Specifically, the film feels gimmicky because the director ties together each scene by having the first line of dialog in each scene reference the last line of dialog in the prior scene. Thus, one scene might end with a character saying: “what time it is?” and the next scene would begin with a character in a different scene saying something like: “Five o’clock is when it happened.” This was used incredibly effectively in The Fifth Element, where multiple scenes were sometimes combined into one through interlaced dialog. It allowed the director both to speed up the story AND to bring the characters together -- giving the movie a more tied-in feel. But in Smokin’ Aces, this was done in a such a heavy-handed, obvious and unrelenting way that it screams: “look how clever I can be!” It's like giving the punchline to a joke in the middle of the next joke, and while that can be clever if done sparingly, it becomes unpleasant done constantly. Indeed, it quickly becomes tiring trying to sort out the double meanings of each scene transition.
Problem 2: Too Many Lead Actors
The next problem comes from the use of the cast. The cast is very large and mostly famous: Ben Affleck, Common (Terminator Salvation), Alicia Keys, Jason Bateman, Ray Liotta (Goodfellas), Ryan Reynolds (The Proposal), Chris Pine (Star Trek), Matthew Fox (Lost), and a couple more you’ll recognize. And it’s hard to complain about this group as they all do a pretty good job.
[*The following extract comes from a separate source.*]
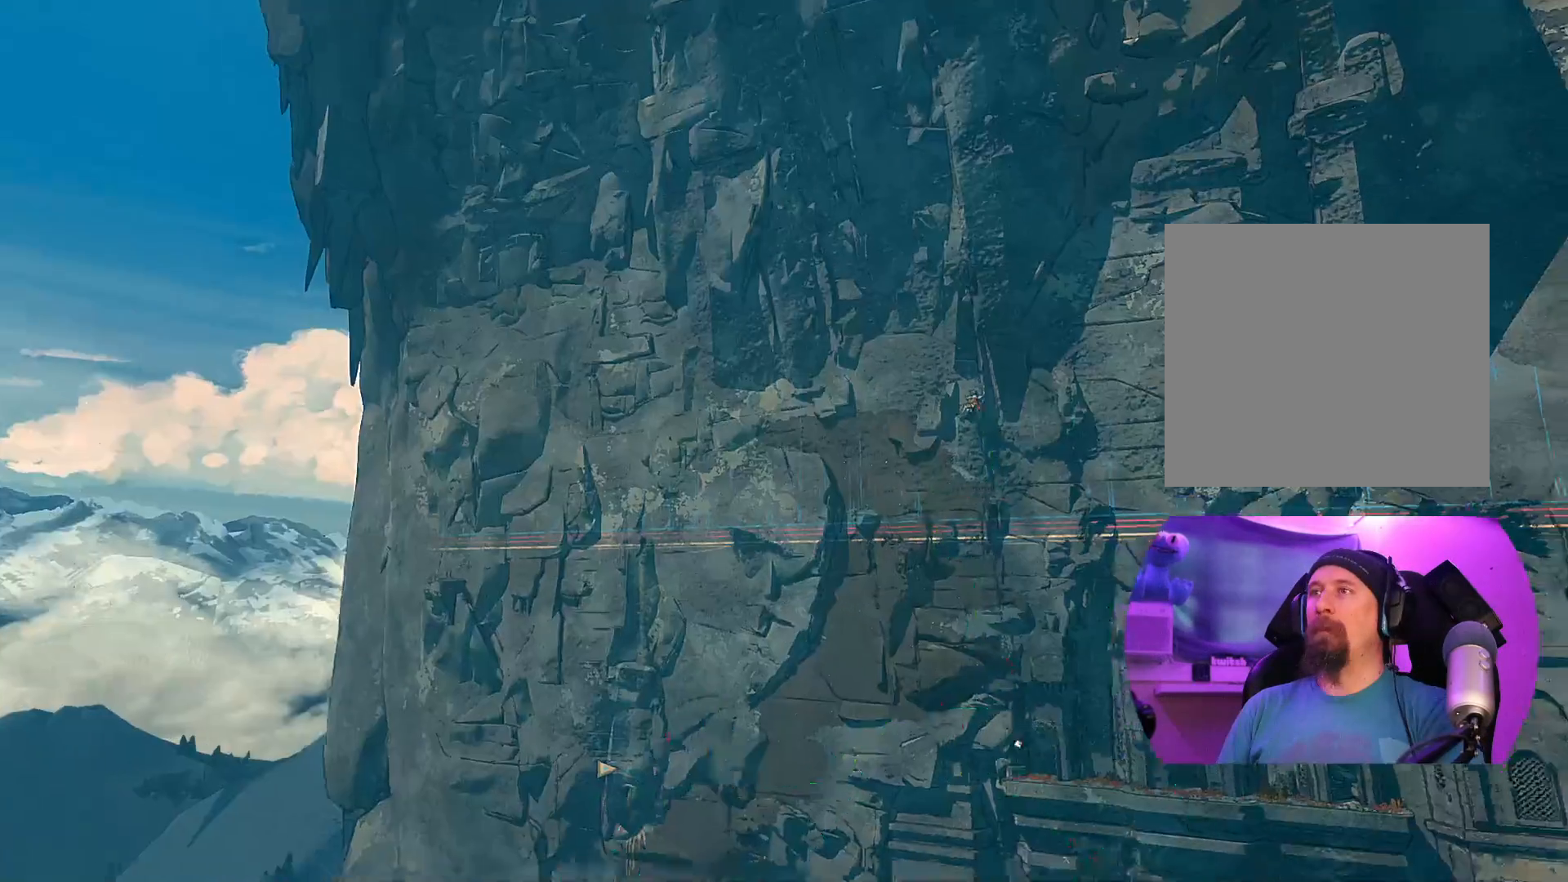
{"buttons": [], "left_stick": "center", "right_stick": "center", "events": [[317, "L1", "up"]]}
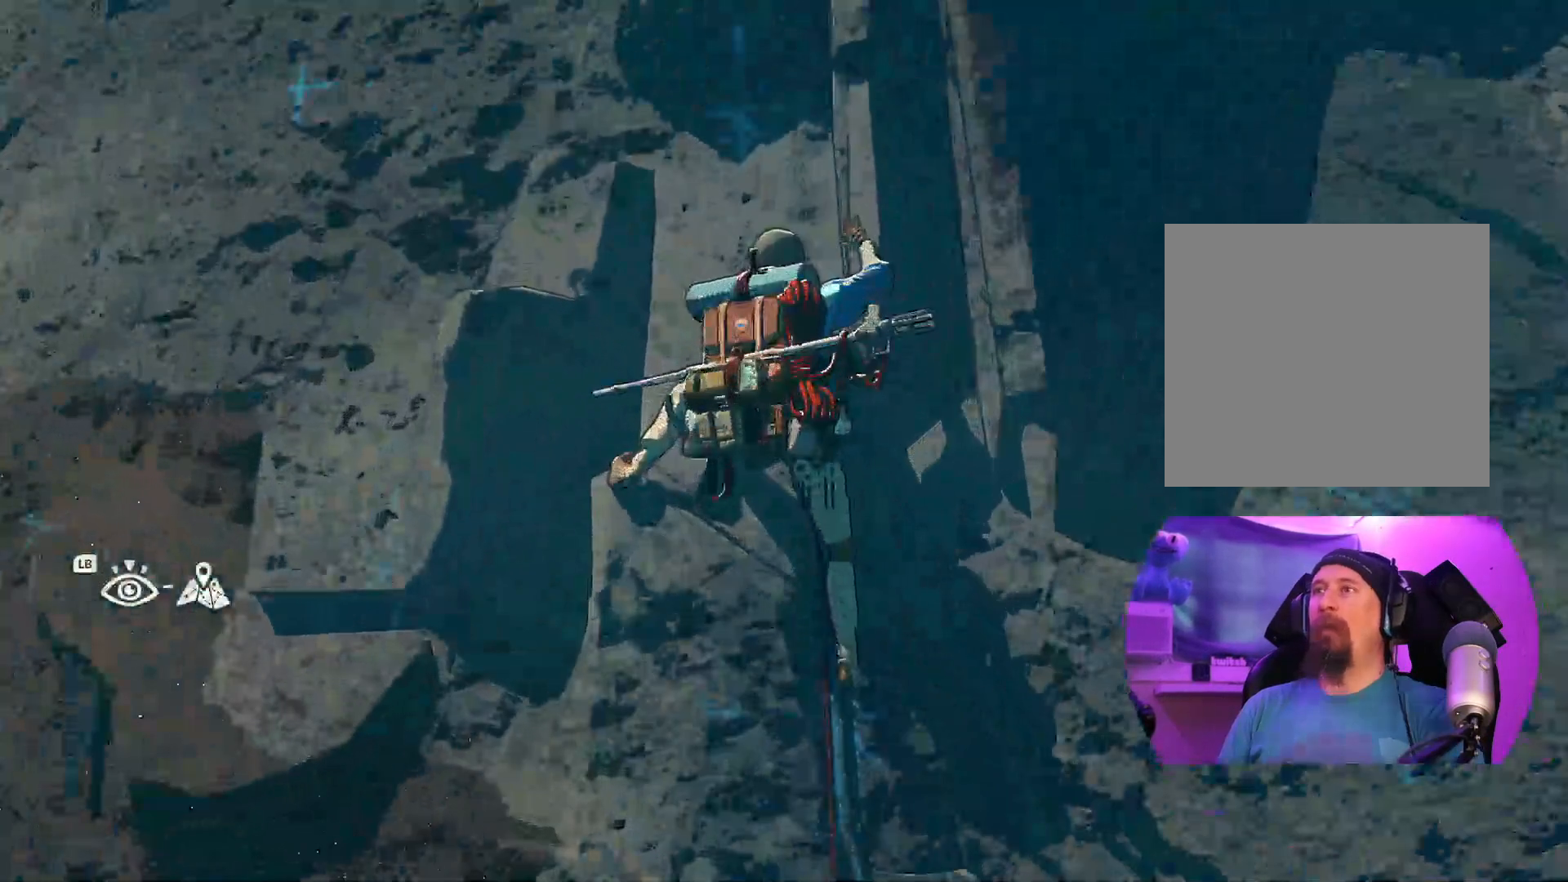
{"buttons": [], "left_stick": "center", "right_stick": "center", "events": []}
But the director decided to give them all “a moment.” Thus, the film starts to feel disjointed as each character is given time to do their “shtick,” whether it helps the movie or not. And some scenes do nothing but distract from the film, e.g. Jason Bateman's scenes could be removed entirely.
Problem 3: Loss of Control
But the real problem with this film is that the director loses control over the film’s reality. Smokin’ Aces feels like the director shot seven or eight distinct stories with each character eventually ending up in the same place, then cut each film into equal length segments and assembled the movie by alternating these segments starting from the end of the film and working his way to the beginning without regard for how they fit together. This causes an amazing amount of time distortion in the film.
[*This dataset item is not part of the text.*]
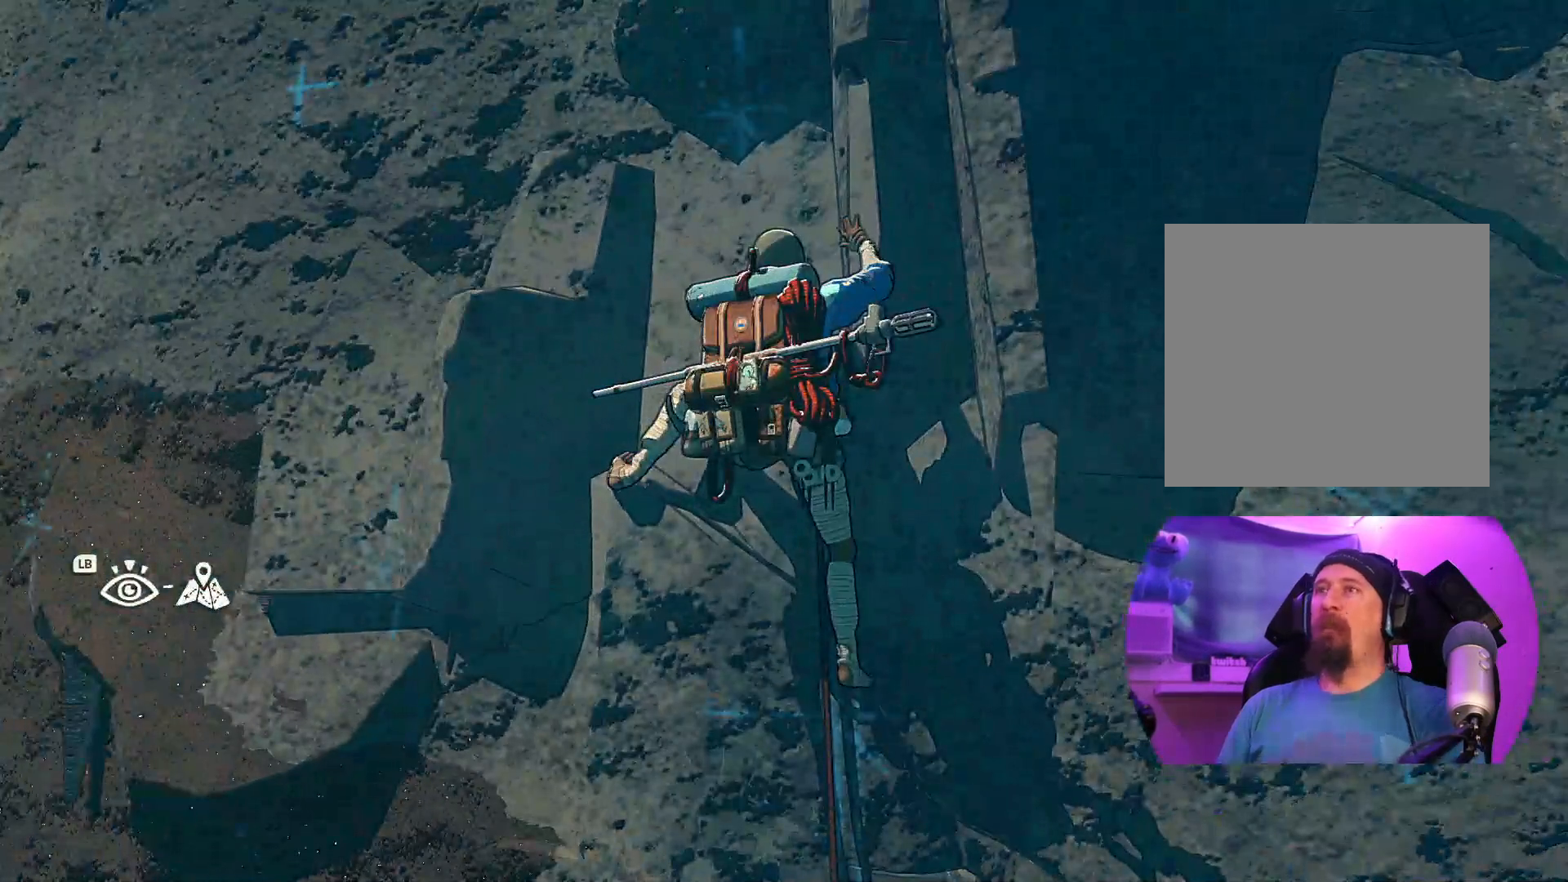
{"buttons": ["L1"], "left_stick": "center", "right_stick": "center", "events": [[367, "L1", "down"]]}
For example, one character starts up in the elevator toward the penthouse but somehow doesn’t reach the top floor before another character can drive from across town to the casino, interview staff members about the assassin in the elevator, get into a second elevator, and meet the assassin at the penthouse. In the same amount of time, another character flies from Los Angles to Tahoe and still arrives only a few seconds after everyone else. In another egregious example, one character actually gets shot in the parking lot, dumped in Lake Tahoe, finds his way out, runs into a stereotype white trash family, takes a bath, borrows a gun, returns to the hotel, hops in the elevator and rides to the penthouse in the same amount of time that the guys who shot him take to make it from the parking lot to the penthouse.

The director also lets characters see things and know things they couldn’t possibly see or know. Thus, one character in a hotel 1000 feet across the street can shoot through walls that she can’t see through and hit specific targets in the main hotel without wasting a shot. Others seem to know where their competitors are, even though they don’t actually know there are competitors. Characters also seem to be able to suddenly appear wherever they are needed to make a scene work. Moreover, the ending makes no sense except to allow for a dramatic conclusion.

These are the kinds of problems that really make the film feel unbalanced and strange, and keep you asking “when did he have time to do that?” and saying “that doesn’t make sense.”

In the end, this was a clever script and a solid cast ruined by a director who never had control over his sequence of events and who tried to substitute hip for smart. And that’s why I find this film so fascinating. If you had looked at this project before it was shot, this movie must have appeared like it couldn’t fail. But it did.